真夜中のドロップアウトカウボーイズ@別館
ピンク映画は観ただけ全部感想を書く、ひたすらに虚空を撃ち続ける無為。
 



 「密室凌辱18人」(昭和60/製作:日本シネマ/配給:新東宝映画/監督:新田栄/脚本:中良江/企画:伊能竜/撮影:国立二郎/照明:ライトハウス/編集:酒井正次/助監督:岩永俊明/音楽:レインボー・サウンド/効果:中村企画/録音:銀座サウンド/現像:ハイラボセンター/スチール:津田一郎/出演:早乙女宏美・姫川京子・相原ユミ・高橋樹里・久須美欽一・山倉峻・水戸康之・岡柳太郎・滝川昌良)。
 懐中電灯で足元を照らしながらの、白いハイヒールの夜道。家が見え、安堵した姫川京子が灯りを落とすや、何者かの足音が。家が見えたにしては暫しの追跡劇の末、姫川京子が襲撃されたタイミングでタイトル・イン、タイトルバックは在りものの緊縛写真。姫川京子が連れ込まれたのは何処ぞの物置、新田栄の的確なカット割り込みで滝川昌良が手際よく縛り上げると、姫川京子は失禁。したといふのは、全部で十八人をレイプしたと豪語する強姦魔・清原純一(滝川)の、刑事A(久須美)に対する七人目の供述内容。パクられてんのかよといふのは、確かな手応へのズッコケ処。順々に十八人分の武勇伝を嬉々と話す清原に対し、警察が受理した被害届は二件だけ。清原が提供する、結構詳細な個人情報に基き刑事B(山倉)が接触を試みた―清原いはく犯した―女達は何れも口を噤み、お縄を頂戴したのも棚に上げ妙に得意満面な清原とは対照的に、久須りんと山倉刑事は手詰まつた捜査と、清原の相手に往生する。
 配役残り高橋樹里は、八人目の人妻・弥生、水戸康之が昼間から夫婦生活の最中の旦那。
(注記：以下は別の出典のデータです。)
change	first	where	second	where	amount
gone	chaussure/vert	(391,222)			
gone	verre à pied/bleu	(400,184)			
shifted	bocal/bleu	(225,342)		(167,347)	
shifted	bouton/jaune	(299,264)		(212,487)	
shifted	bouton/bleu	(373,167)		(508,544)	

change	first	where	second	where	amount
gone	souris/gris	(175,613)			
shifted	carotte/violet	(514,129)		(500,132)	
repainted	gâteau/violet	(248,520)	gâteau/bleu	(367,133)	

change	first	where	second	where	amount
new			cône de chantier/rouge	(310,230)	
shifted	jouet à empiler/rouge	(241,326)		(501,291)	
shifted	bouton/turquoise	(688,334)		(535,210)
清原が忍び込んだ上薬で二人とも眠らせ凶行に及ぶ現場が、今もナベシネマを中心に御馴染の南酒々井のハウススタジオ、一体何時からある物件なんだ。結構可愛くてオッパイも大きい相原ユミは、十四人目の城南大学付属高女子高生・小倉マユコ、岡柳太郎がカーセックス中に襲はれるマユコの彼氏・シンゴ。そして早乙女宏美が、予想通りの性癖を持つ人妻・池田麻美。
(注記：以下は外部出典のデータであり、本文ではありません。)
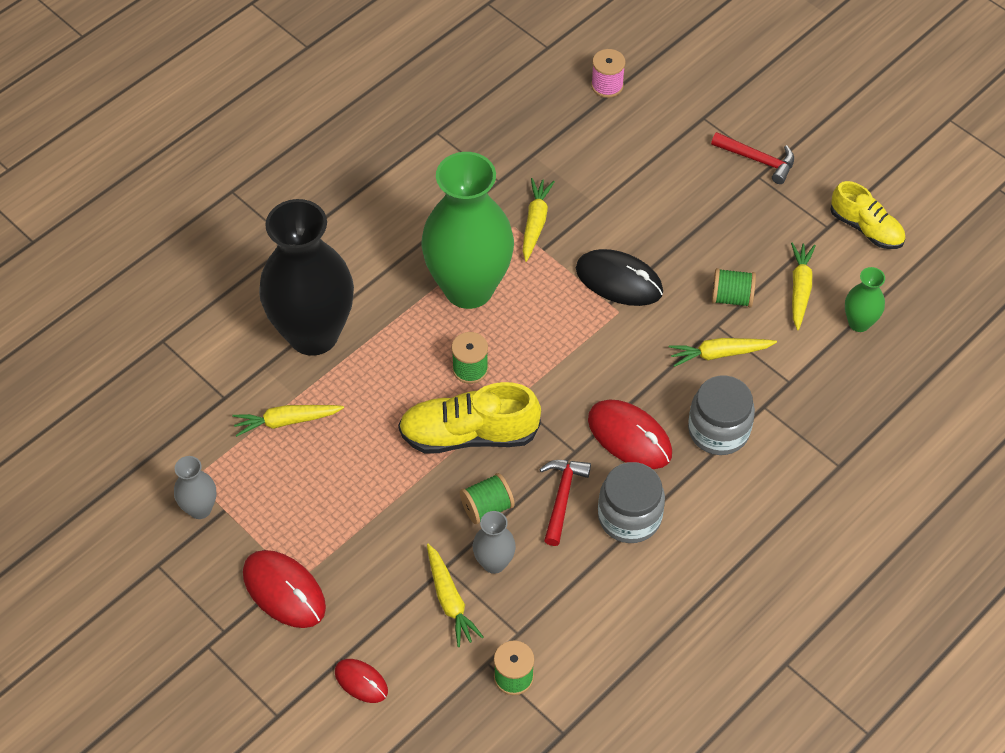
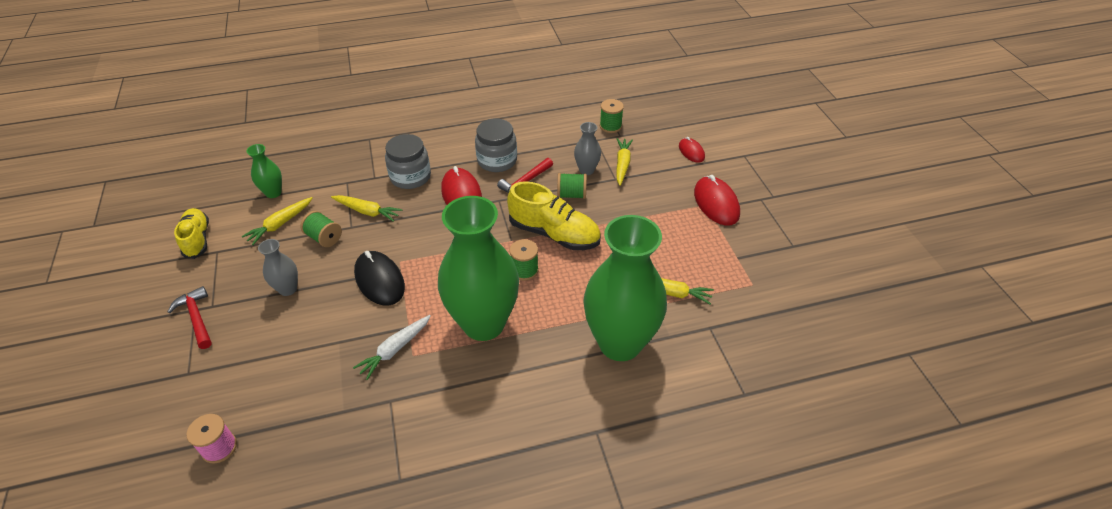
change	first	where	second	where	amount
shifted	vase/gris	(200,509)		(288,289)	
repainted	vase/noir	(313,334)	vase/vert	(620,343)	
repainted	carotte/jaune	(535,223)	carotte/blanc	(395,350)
 異常に詳細なウィキ―但し記述はあちこち正確とは限らない―が軽く狂気じみて映らなくもない、新田栄昭和60年第十作。「密室凌辱18人」といふのは2007年に発売されたDVD題で、元題は「緊縛 縄の陶酔」とのこと。更に今度はjmdbに行つてみると、新田栄の昭和60年が全十八作といふ闇雲さに圧倒に近い感興を覚える。量産型娯楽映画が、実際に量産された麗しき時代よとロマンを酌めば済む話でもなく、シンプルに体力的にも大概しんどかつたのではなからうか。ところで映画の中身に話を戻すと、あくまで十八といふ人数は裏が取れない以上、刑事ABも半信半疑の清原が拡げた風呂敷に過ぎず、現に野球チーム二つ分の大軍勢が投入される訳ではないのはある意味仕方もない。それにしても何でまたわざわざ今世紀に及んでDVD化されたのだか、一体新東宝が今作のリリースで何をフィーチャーしようとしたのか清々しく解せない平板な出来栄えの一作。始終は概ねも何も終始、濡れ場と取調べ室とを単調に往復。津田篤の劣化レプリカ程度の滝川昌良を逆の意味での筆頭に、俳優部もそれなりに脆弱、三十年の歳月に耐え得る強度には乏しい。初恋相手に裏切られて以来清原が拗らせた憎悪が、早乙女宏美登場の時点で見え見えのオチに呑み込まれ―かけ―る展開は一瞬物語的な深化を覗かせたものの、結局綺麗に等閑視し通り過ぎたところで万事休す。刑事ドラマ風に表面上の体裁だけあつらへた心ないラストが、隙間風のやうに吹き抜ける。